• Problem to work on
From the excerpt on applications to defend after judgment, quote word for word the part that opens with the words containing "2. It must be" and closes with "of such judgment.".

• Source excerpt
## BEGIN
The application for this purpose must be grounded, as in other cases, on the usual notice of motion, supported by affidavits. As yet, no reported decision appears as to the form of these proceedings; but the proof adduced must clearly embrace the following requisites:

1. Good cause why the applicant should be let in to defend must be shown on the affidavit made for this purpose, and therefore, in addition to any special matter inserted with that view, which should be as strongly put as practicable, the usual statement on an affidavit of merits, must, in all cases, be included. The affidavit so prepared should be sworn to by the actual applicant whenever practicable, or, if not, then by his attorney or agent, stating fully the reasons why it cannot be made by the former.

2. It must be shown, on the affidavit in question, that actual notice of such judgment has not been received by such applicant until less than one year prior to making the application.

3. It must also be shown, that not more than seven years have elapsed since the rendition of such judgment.

The practice, on an application of this nature, does not, as yet, appear to have been made the subject of settlement. It is evident, however, that, on the hearing, it is competent to the plaintiff to oppose, and to bring forward affidavits on his part to rebut the case made out by the defendant, either as regards the showing of good cause to defend, or otherwise. The power of the court to impose "such terms as may be just," is, as will be seen, express; and the allowing the judgment to stand as security to abide the event of the proceedings, is a condition that may reasonably be asked for. If the claim to defend be allowed, the course that may probably be prescribed will be the putting in of an answer, and the bringing on of the cause to

trial in regular course, on the issue to be joined thereon, as if such answer had been put in to the complaint, within the time originally allowed for that purpose.
## END
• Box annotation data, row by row
## BEGIN
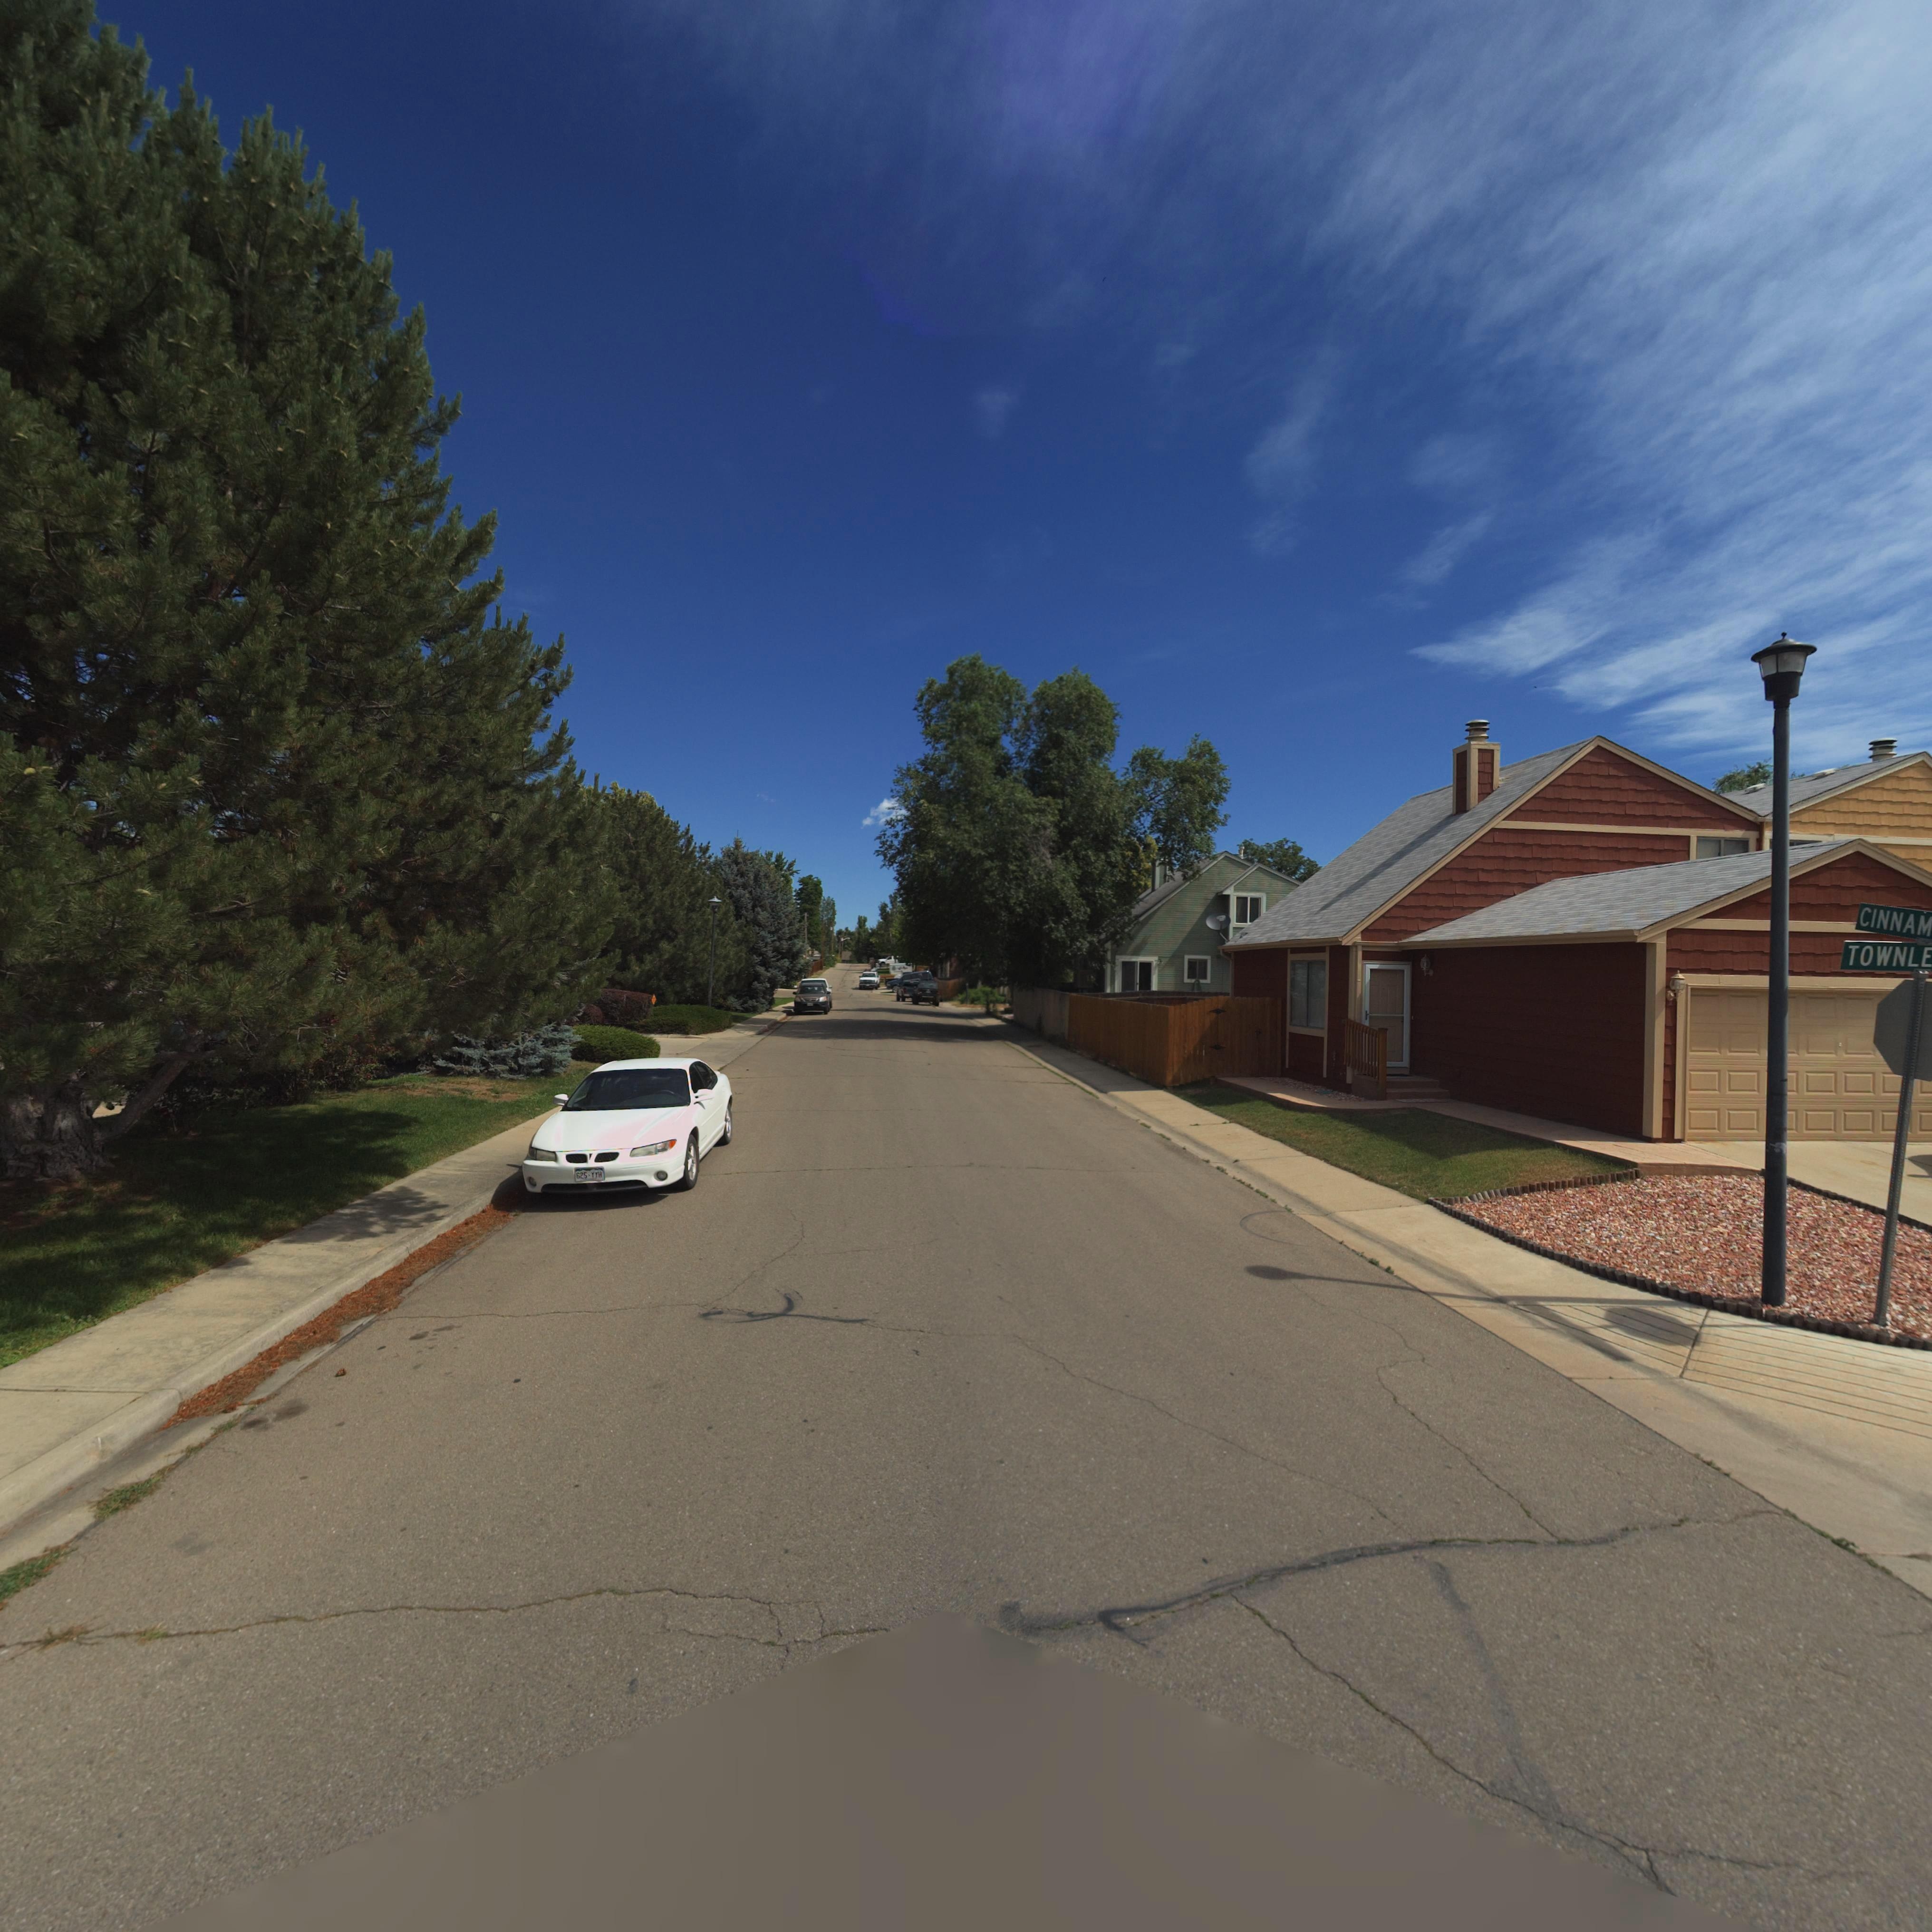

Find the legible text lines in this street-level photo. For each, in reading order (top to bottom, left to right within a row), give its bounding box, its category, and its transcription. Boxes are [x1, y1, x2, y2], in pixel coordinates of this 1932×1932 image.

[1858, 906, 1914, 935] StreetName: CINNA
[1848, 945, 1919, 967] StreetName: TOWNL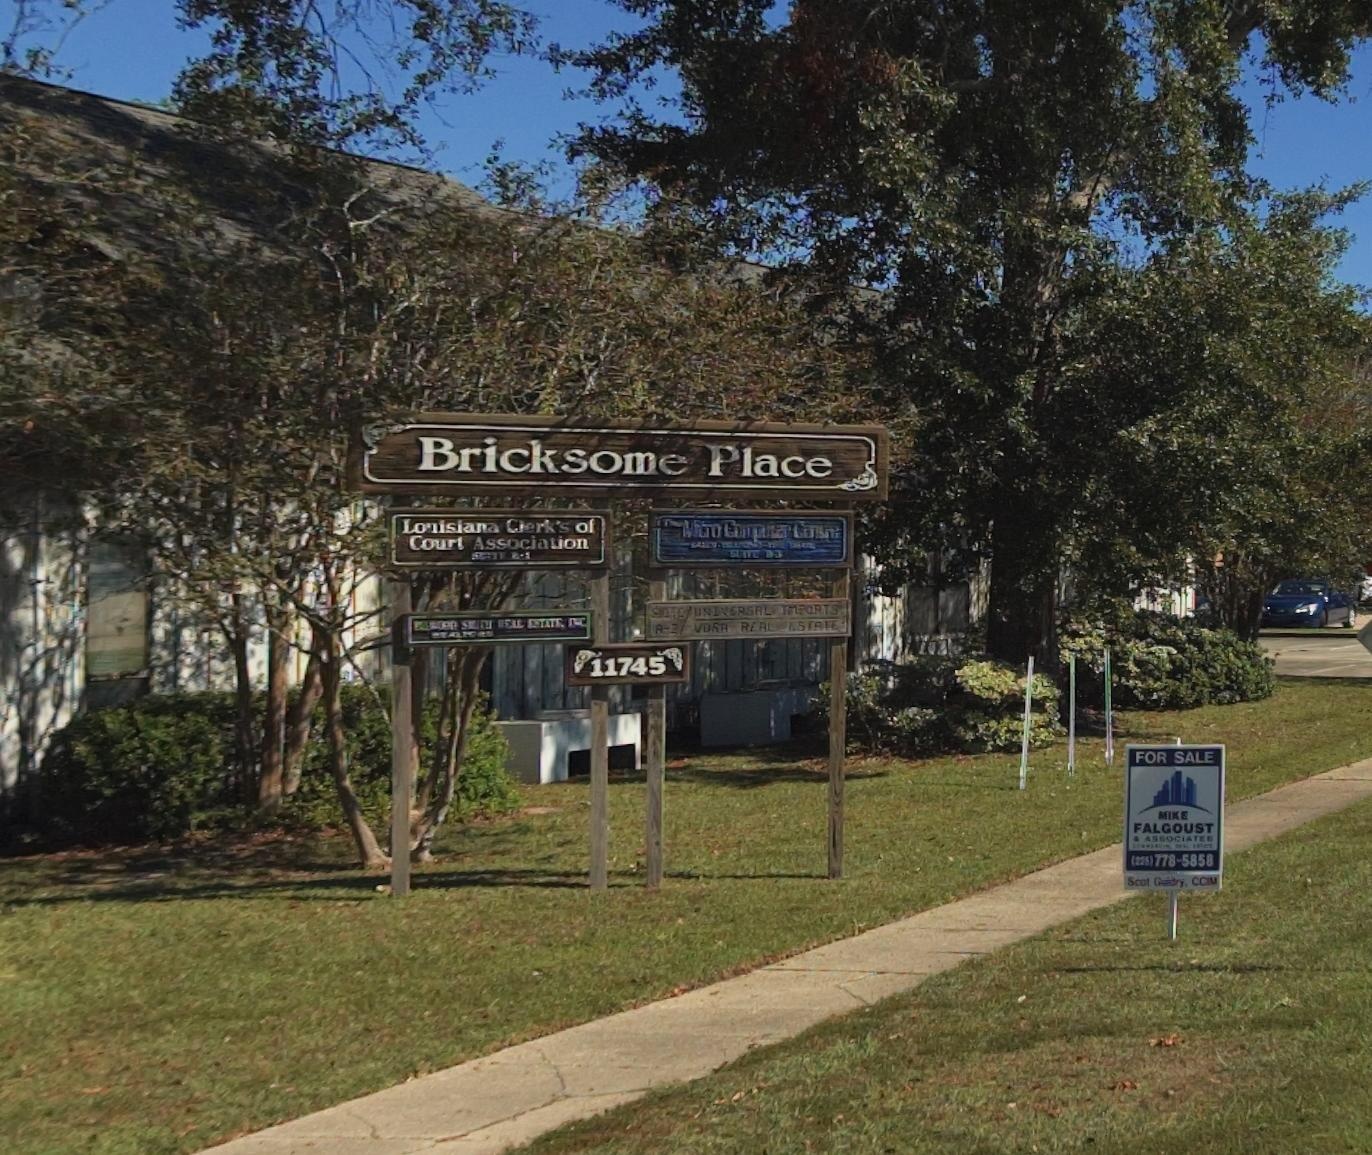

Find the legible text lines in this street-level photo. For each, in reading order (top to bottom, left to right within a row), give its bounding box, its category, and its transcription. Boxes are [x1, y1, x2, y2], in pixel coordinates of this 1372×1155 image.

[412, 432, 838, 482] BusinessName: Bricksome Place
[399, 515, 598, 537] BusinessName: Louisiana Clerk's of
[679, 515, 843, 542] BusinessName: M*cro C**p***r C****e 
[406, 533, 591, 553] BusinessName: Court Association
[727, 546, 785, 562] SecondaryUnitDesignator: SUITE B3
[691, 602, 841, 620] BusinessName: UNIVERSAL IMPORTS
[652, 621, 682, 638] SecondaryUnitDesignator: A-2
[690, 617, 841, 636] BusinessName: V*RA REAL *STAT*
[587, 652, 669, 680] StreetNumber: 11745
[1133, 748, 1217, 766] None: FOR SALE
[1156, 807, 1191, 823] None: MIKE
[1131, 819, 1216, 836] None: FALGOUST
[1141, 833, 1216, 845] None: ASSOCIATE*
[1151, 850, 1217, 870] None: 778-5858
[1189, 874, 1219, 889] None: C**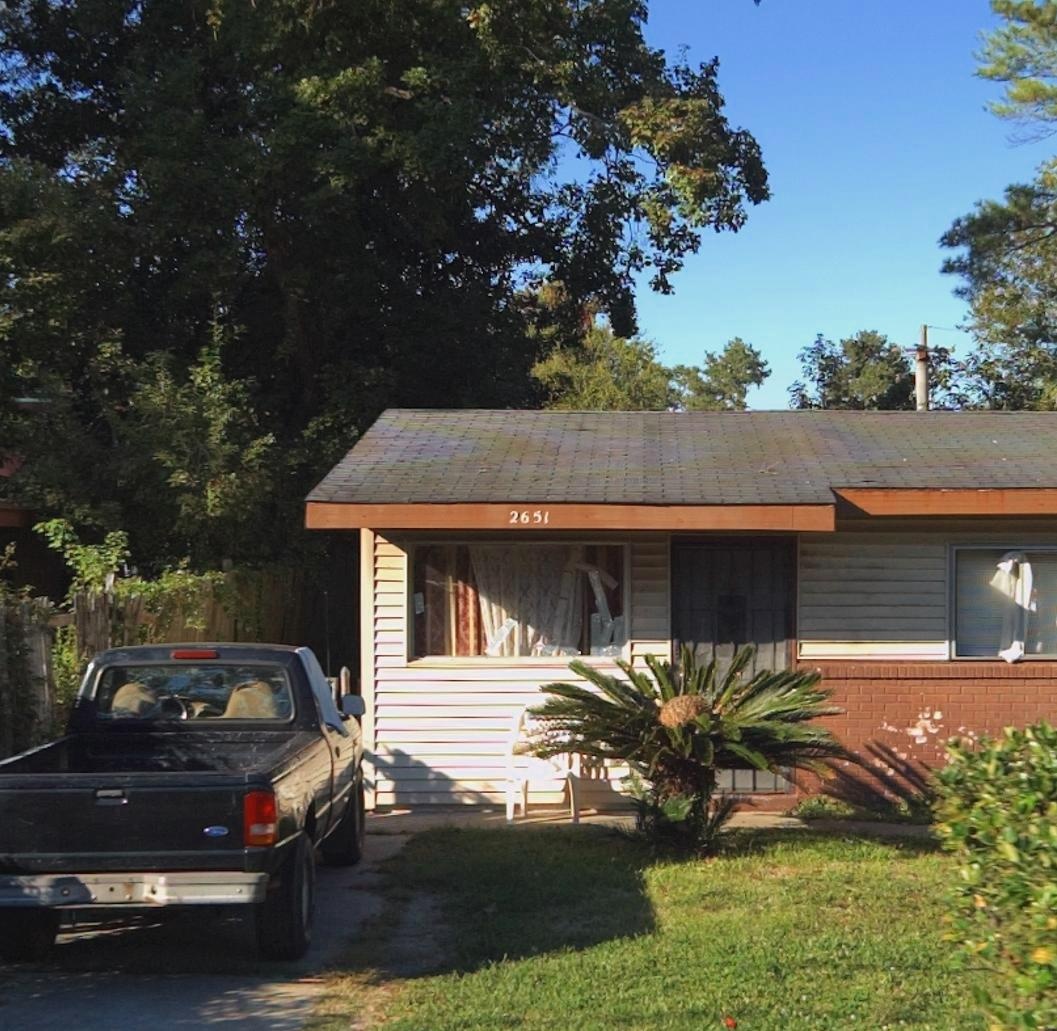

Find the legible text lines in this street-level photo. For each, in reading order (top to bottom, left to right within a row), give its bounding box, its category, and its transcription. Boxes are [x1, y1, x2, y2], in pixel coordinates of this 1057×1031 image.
## END
• Full solution
2. It must be shown, on the affidavit in question, that actual notice of such judgment has not been received by such applicant until less than one year prior to making the application.

3. It must also be shown, that not more than seven years have elapsed since the rendition of such judgment.